Here we can see some results after testing the model with Tenergy 05. Overall the recomendations make sense, after a quick google search many of the rubbers shows up as good Tenergy alternatives like Tibhar MX-P or Xiom Omega IV Pro.

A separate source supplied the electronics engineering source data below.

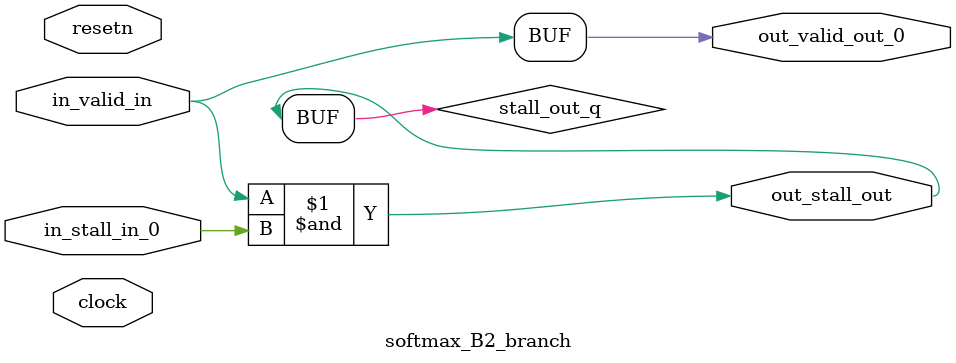
<source format=sv>



(* altera_attribute = "-name AUTO_SHIFT_REGISTER_RECOGNITION OFF; -name MESSAGE_DISABLE 10036; -name MESSAGE_DISABLE 10037; -name MESSAGE_DISABLE 14130; -name MESSAGE_DISABLE 14320; -name MESSAGE_DISABLE 15400; -name MESSAGE_DISABLE 14130; -name MESSAGE_DISABLE 10036; -name MESSAGE_DISABLE 12020; -name MESSAGE_DISABLE 12030; -name MESSAGE_DISABLE 12010; -name MESSAGE_DISABLE 12110; -name MESSAGE_DISABLE 14320; -name MESSAGE_DISABLE 13410; -name MESSAGE_DISABLE 113007; -name MESSAGE_DISABLE 10958" *)
module softmax_B2_branch (
    input wire [0:0] in_stall_in_0,
    input wire [0:0] in_valid_in,
    output wire [0:0] out_stall_out,
    output wire [0:0] out_valid_out_0,
    input wire clock,
    input wire resetn
    );

    wire [0:0] stall_out_q;


    // stall_out(LOGICAL,6)
    assign stall_out_q = in_valid_in & in_stall_in_0;

    // out_stall_out(GPOUT,4)
    assign out_stall_out = stall_out_q;

    // out_valid_out_0(GPOUT,5)
    assign out_valid_out_0 = in_valid_in;

endmodule

</source>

Conclusion Link to heading

It’s always very nice to see the effectivenses of traditional ML tools like PCA and KNN. Working on this is also a good reminder of the importance of knowing your data, it was easy for me think about what next step made sense given the data and that intuition was useful to evaluate the final results as well.

The next step on this project is to build an actual tool people can use to explore the data. I’m looking forward to it. Stay tunned.